Why did parkrun introduce this no pre-run ruling?

They said it was because of safety.
This is bull because if I am the turnaround marshal, I stand 1km from the start, on my own, on a public access road, with my mobile phone in my pocket. A sitting duck until the runners start coming through. Now, without other volunteers, I run on my own in the morning on a public access route with not many other people around. My safety is more compromised than on a volunteer run with other volunteers for company.

They said it was because their public liability only kicked in from 8am. This is rubbish too. Their public liability should cover from at least an hour before the start as people arrive early at the very busy parkruns to get parking and volunteers are also very early at some events to setup.

They said that parkrun in the UK never had volunteer runs and it all works quite fine there. Sure, and it works mostly quite fine here except that small parkruns are under pressure and there is a lower level of volunteerism here than in the UK. South Africa has a culture of volunteer runs in the running club environment where volunteers at club-hosted races run the weekend before their event. I enjoyed this privilege myself for many years as a volunteer marshal at a big 21km event organised by my first running club.

parkrun rides on the goodwill of volunteers who, without compensation, ensure that events happen every Saturday around the country. Rain or shine. We use our personal mobile phones with a downloaded app for timing and scanning (the original provided barcode scanners and timers are obsolete). We clean the routes, pick up litter, deal with any access/permissions. Not parkrun. Us.

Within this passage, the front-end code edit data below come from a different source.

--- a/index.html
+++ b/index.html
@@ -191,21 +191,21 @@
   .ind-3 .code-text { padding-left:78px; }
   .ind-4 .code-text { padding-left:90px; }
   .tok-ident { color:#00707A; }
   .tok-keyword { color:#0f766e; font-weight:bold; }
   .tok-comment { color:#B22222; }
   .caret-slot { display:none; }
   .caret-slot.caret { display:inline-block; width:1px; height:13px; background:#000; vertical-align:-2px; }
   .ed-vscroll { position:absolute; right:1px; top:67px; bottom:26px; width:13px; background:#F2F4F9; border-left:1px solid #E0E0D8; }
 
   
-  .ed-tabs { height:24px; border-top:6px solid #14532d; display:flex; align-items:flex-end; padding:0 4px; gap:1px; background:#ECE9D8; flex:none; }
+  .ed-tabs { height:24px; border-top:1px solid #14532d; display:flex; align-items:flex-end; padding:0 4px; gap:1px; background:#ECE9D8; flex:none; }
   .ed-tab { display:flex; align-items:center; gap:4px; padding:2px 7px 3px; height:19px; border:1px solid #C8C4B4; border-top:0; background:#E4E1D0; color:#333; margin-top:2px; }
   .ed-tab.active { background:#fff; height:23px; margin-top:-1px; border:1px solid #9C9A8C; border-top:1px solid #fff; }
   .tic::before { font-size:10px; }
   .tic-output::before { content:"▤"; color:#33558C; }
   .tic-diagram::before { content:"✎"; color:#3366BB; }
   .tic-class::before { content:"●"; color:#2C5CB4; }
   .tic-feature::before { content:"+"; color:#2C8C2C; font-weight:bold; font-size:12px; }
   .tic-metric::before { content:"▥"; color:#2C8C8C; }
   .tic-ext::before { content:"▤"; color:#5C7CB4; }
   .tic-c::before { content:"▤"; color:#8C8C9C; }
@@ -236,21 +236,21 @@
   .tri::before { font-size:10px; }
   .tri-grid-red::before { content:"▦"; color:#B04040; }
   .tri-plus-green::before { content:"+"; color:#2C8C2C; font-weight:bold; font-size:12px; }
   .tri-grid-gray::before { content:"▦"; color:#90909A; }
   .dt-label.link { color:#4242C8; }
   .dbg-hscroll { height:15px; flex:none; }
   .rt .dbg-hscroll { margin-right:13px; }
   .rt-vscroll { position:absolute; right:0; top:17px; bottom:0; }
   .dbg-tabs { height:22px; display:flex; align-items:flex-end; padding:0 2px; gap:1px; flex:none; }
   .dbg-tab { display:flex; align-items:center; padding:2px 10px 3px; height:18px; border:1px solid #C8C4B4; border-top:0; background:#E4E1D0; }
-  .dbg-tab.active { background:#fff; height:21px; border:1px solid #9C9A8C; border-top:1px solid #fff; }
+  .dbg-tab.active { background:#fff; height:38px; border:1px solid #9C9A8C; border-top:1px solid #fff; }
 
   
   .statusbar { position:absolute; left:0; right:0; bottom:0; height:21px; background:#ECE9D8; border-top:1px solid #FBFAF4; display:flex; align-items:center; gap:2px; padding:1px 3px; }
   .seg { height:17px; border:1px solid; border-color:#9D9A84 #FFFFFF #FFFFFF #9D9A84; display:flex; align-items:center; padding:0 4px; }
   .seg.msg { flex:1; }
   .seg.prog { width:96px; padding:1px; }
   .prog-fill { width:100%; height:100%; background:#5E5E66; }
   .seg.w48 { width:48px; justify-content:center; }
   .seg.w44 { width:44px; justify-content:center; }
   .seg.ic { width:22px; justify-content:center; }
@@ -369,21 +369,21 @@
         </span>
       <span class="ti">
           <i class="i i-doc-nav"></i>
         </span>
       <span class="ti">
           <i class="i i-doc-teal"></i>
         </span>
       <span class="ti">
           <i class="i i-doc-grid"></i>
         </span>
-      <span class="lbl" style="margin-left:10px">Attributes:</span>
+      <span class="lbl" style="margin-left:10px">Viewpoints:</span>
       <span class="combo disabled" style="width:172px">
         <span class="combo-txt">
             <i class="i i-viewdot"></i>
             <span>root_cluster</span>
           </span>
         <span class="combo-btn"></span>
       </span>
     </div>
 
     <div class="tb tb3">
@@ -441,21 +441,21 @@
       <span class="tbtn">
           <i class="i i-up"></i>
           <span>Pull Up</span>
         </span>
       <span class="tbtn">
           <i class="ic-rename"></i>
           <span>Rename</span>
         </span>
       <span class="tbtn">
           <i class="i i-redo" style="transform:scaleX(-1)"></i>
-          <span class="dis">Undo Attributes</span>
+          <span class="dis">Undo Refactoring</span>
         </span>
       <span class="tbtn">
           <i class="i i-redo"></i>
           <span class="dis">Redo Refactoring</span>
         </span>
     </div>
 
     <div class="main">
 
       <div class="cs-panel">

No volunteers. No parkrun.

I used to get so worked up about people cheating at parkrun. I've heard all kinds of tales from other parkruns where people join the route halfway or they skip a loop... As this is hard to police, these people still get their parkrun times, Vitality points etc. This was brought up at an annual parkrun convention where the people from parkrun UK were in attendance (I wasn't - I received this feedback second-hand). They told the event directors not to stress about this; that it wasn't worth making their lives more challenging by implementing policing strategies. Vitality's perspective on this was apparently that parkrun gets people out and active, which achieves their aim of better health and fitness of their clients. Whether people run the full 5km or only 2km, that the cheater got out of bed, walked/drove to parkrun and did a few kilometres, is better than if the person stayed in bed and did nothing active.

I really appreciate these perspectives. They are correct. I've been far more chilled about this kind of thing ever since. I don't like it, but I don't see red.

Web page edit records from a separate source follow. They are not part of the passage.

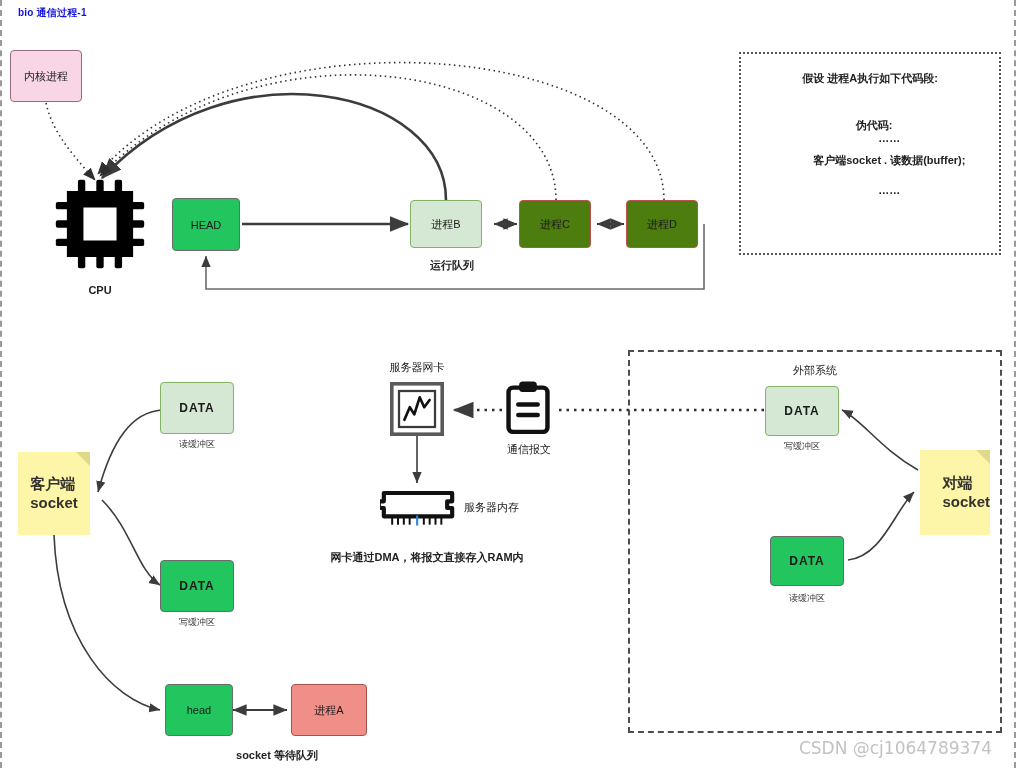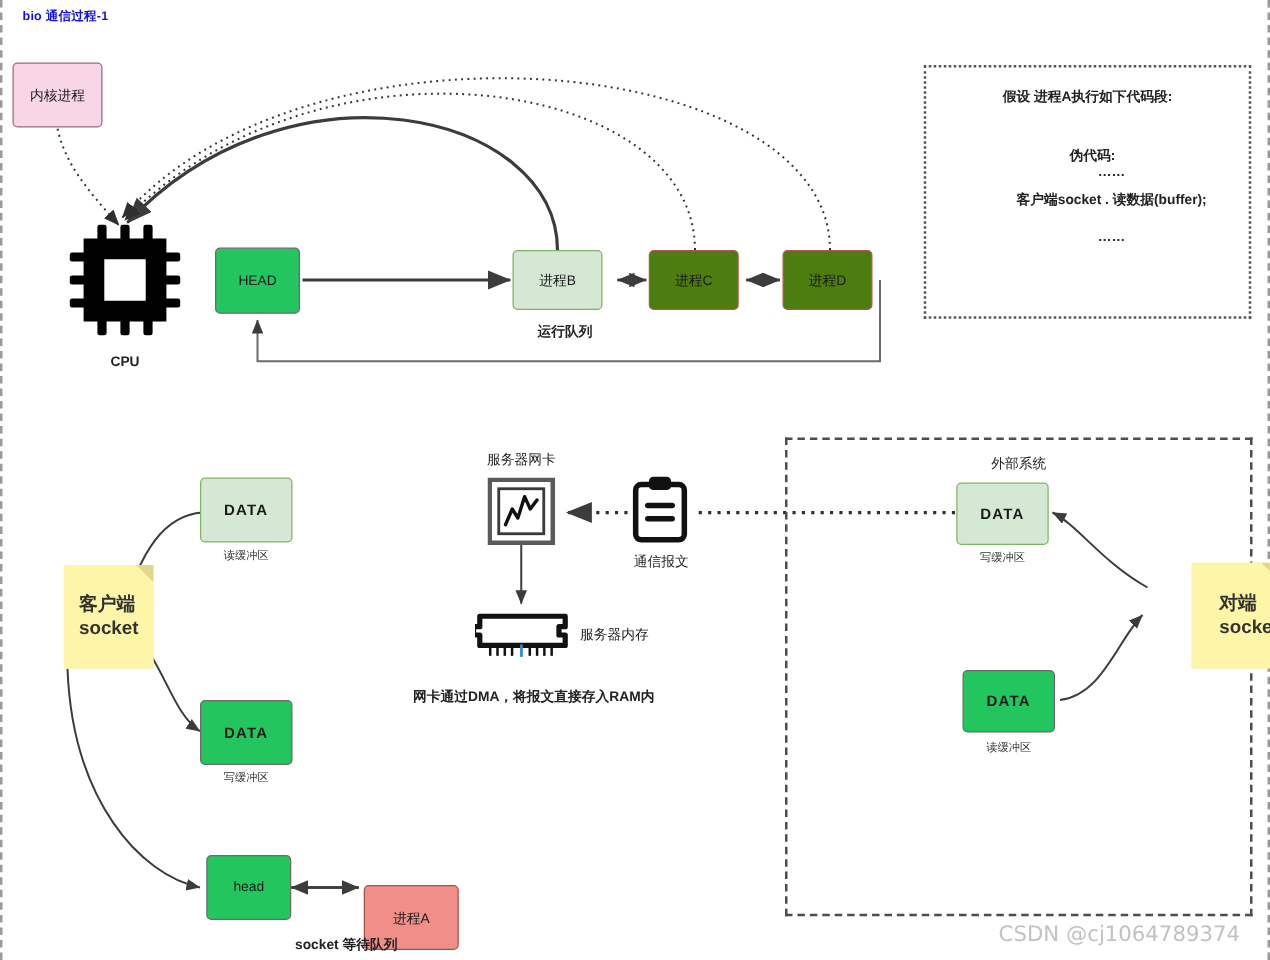--- a/index.html
+++ b/index.html
@@ -62,41 +62,39 @@
     background: #d5e8d4;
     border-color: #82b366;
   }
   .box.pink {
     background: #4d7c0f;
     border-color: #b85450;
   }
   .box.red {
     background: #f08e88;
     border-color: #a3524e;
-    margin-top: 24px;
   }
   .box.data {
     font-size: 12px;
     font-weight: bold;
     letter-spacing: 1px;
   }
   .box.head-box { font-size: 11px; }
   
   .note {
     position: absolute;
     background: #fdf6a8;
     box-sizing: border-box;
     display: flex;
     align-items: center;
     justify-content: center;
     font-size: 15px;
     font-weight: bold;
     line-height: 1.25;
     color: #33322e;
-    margin-left: 33px;
   }
   .note .fold {
     position: absolute;
     top: 0; right: 0;
     width: 14px; height: 14px;
     background: #e0d98c;
     clip-path: polygon(0 0, 100% 100%, 100% 0);
   }
   
   .caption {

What I don't get is that this is ok but volunteer participation is not? I still don't get why parkrun is preventing the people that they depend on to make this organisation possible from participating.

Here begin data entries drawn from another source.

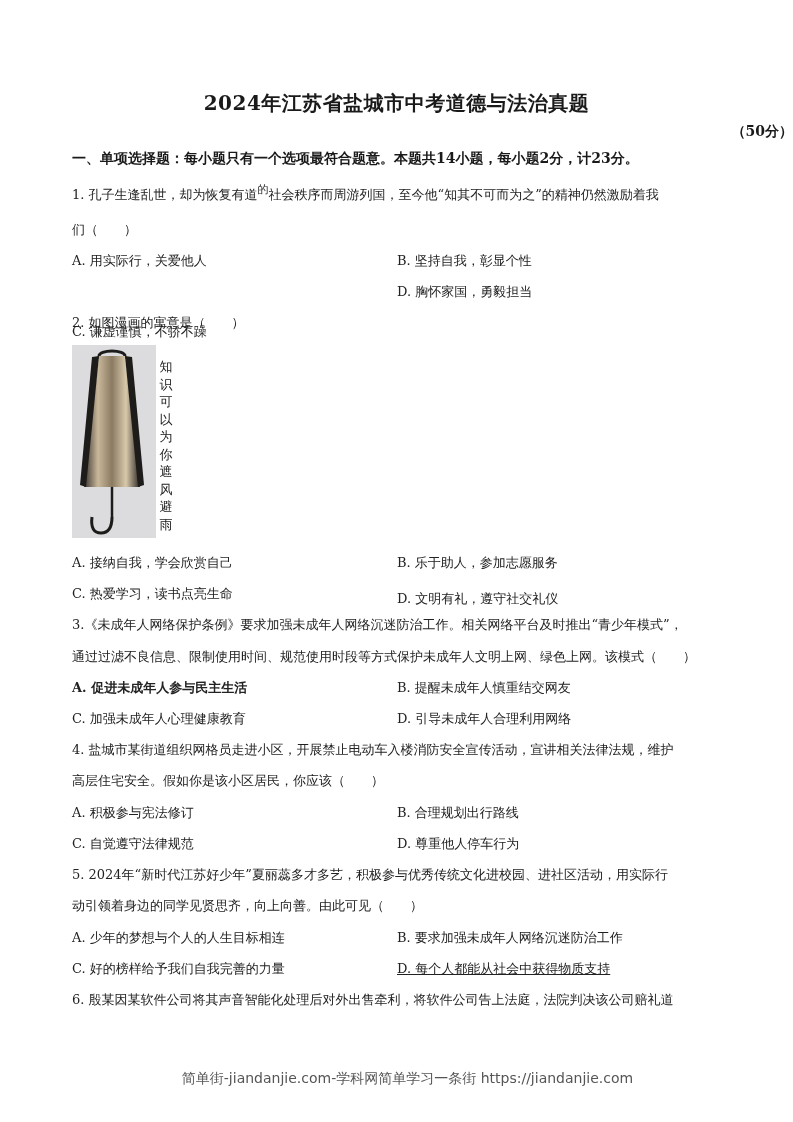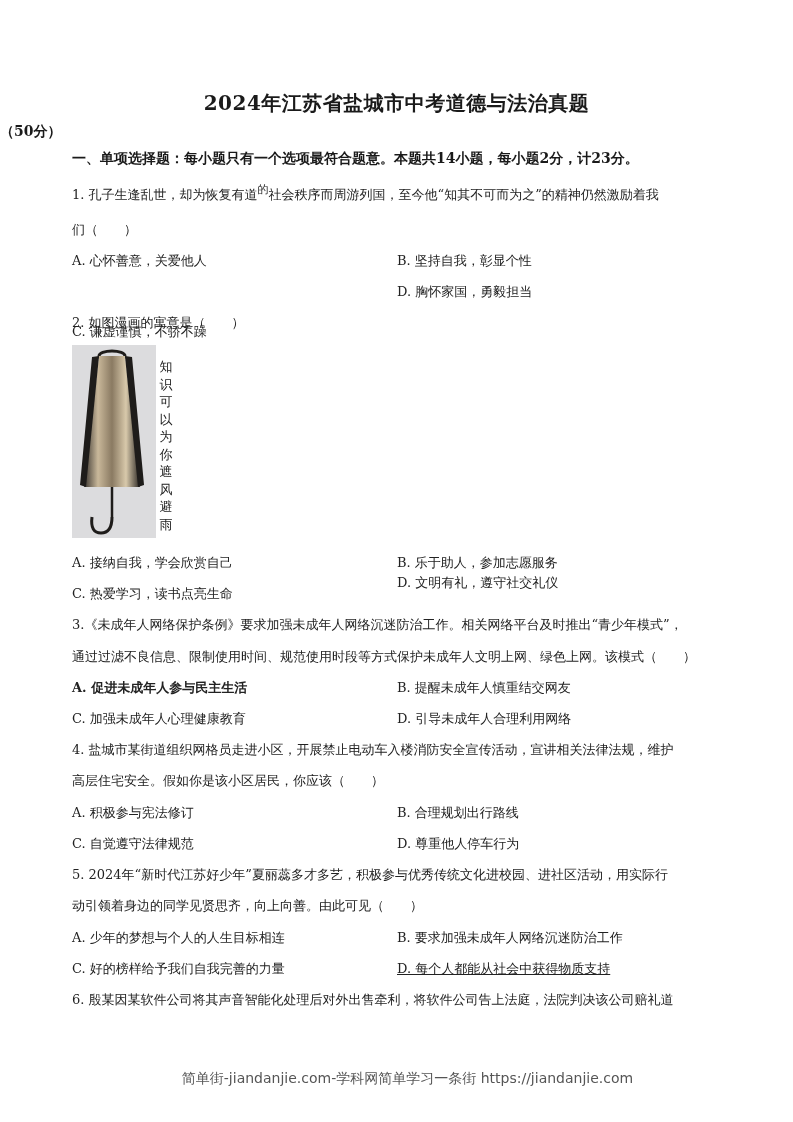--- a/index.html
+++ b/index.html
@@ -6,21 +6,21 @@
     body {
       width: 793px; height: 1122px; position: relative; overflow: hidden;
       font-family: "DejaVu Serif", "Liberation Serif", serif;
       color: #1a1a1a;
     }
     .title {
       position: absolute; top: 90px; left: 0; width: 793px; text-align: center;
       font-size: 20px; font-weight: bold; letter-spacing: 0.5px;
     }
     .subtitle {
-      position: absolute; top: 123px; left: 0; width: 793px; text-align: left;
+      position: absolute; top: 123px; left: 0; width: 793px; text-align: right;
       font-size: 14px; font-weight: bold;
     }
     .section {
       position: absolute; top: 150px; left: 72px; width: 700px;
       font-size: 14px; font-weight: bold; white-space: nowrap;
     }
     .line {
       position: absolute; left: 72px; font-size: 13px; white-space: nowrap;
       color: #222;
     }
@@ -52,21 +52,21 @@
 <div class="title">2024年江苏省盐城市中考道德与法治真题</div>
 <div class="subtitle">（50分）</div>
 <div class="section">一、单项选择题：每小题只有一个选项最符合题意。本题共14小题，每小题2分，计23分。</div>
 
 <div>
   <div class="line" style="top:186px;">
     <span>1.</span>
     <span>孔子生逢乱世，却为恢复有道</span><span class="sup">的</span><span>社会秩序而周游列国，至今他“知其不可而为之”的精神仍然激励着我</span>
   </div>
   <div class="line" style="top:221px;">们（　　）</div>
-  <div class="opt optA" style="top:252px;">A. 心怀善意，关爱他人</div>
+  <div class="opt optA" style="top:252px;">A. 用实际行，关爱他人</div>
   <div class="opt optB" style="top:252px;">B. 坚持自我，彰显个性</div>
   <div class="opt optC" style="top:283px;margin-top:40px;">C. 谦虚谨慎，不骄不躁</div>
   <div class="opt optD" style="top:283px;">D. 胸怀家国，勇毅担当</div>
 </div>
 
 <div>
   <div class="line" style="top:314px;">2. 如图漫画的寓意是（　　）</div>
 
   <div class="cartoon">
     <svg width="84" height="193" viewBox="0 0 84 193" xmlns="http://www.w3.org/2000/svg">
@@ -97,21 +97,21 @@
     <div>你</div>
     <div>遮</div>
     <div>风</div>
     <div>避</div>
     <div>雨</div>
   </div>
 
   <div class="opt optA" style="top:554px;">A. 接纳自我，学会欣赏自己</div>
   <div class="opt optB" style="top:554px;">B. 乐于助人，参加志愿服务</div>
   <div class="opt optC" style="top:585px;">C. 热爱学习，读书点亮生命</div>
-  <div class="opt optD" style="top:574px;">D. 文明有礼，遵守社交礼仪</div>
+  <div class="opt optD" style="top:590px;">D. 文明有礼，遵守社交礼仪</div>
 </div>
 
 <div>
   <div class="line" style="top:616px;">3.《未成年人网络保护条例》要求加强未成年人网络沉迷防治工作。相关网络平台及时推出“青少年模式”，</div>
   <div class="line" style="top:648px;">通过过滤不良信息、限制使用时间、规范使用时段等方式保护未成年人文明上网、绿色上网。该模式（　　）</div>
   <div class="opt optA" style="top:679px;font-weight:bold;">A. 促进未成年人参与民主生活</div>
   <div class="opt optB" style="top:679px;">B. 提醒未成年人慎重结交网友</div>
   <div class="opt optC" style="top:710px;">C. 加强未成年人心理健康教育</div>
   <div class="opt optD" style="top:710px;">D. 引导未成年人合理利用网络</div>
 </div>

So, this explains why I have only done 11 parkruns in almost 12 months. For most of this past summer, I wasn't in town on Saturdays and when I was, I was Run Director and I ran early - but didn't log those runs to avoid getting nasty emails from parkrun.

There have been around 32 Saturdays this year so far. Since January, have been Run Director 13 times, I've run only 5 parkruns officially. I was out of town a lot for the first few months of the year. And the rest? I've had little motivation to run at parkrun.

So, I celebrate this milestone with mixed feelings. It is nice to have a measure of what I've put into my community and the return is in the friends that I have made and the pleasure of enjoying the successes and milestones of our parkrunners.

I totally subscribe to parkrun's values and I uphold them through my action of volunteering. Seems to me that volunteers to parkrun are like the cobbler's children who have no shoes.

We've got about 15 weekends left this year. I'll be RD for at least 4-5 of them. I'll be away for some others. I've got 7 parkruns to go until my 100th parkrun milestone. Will it happen this year?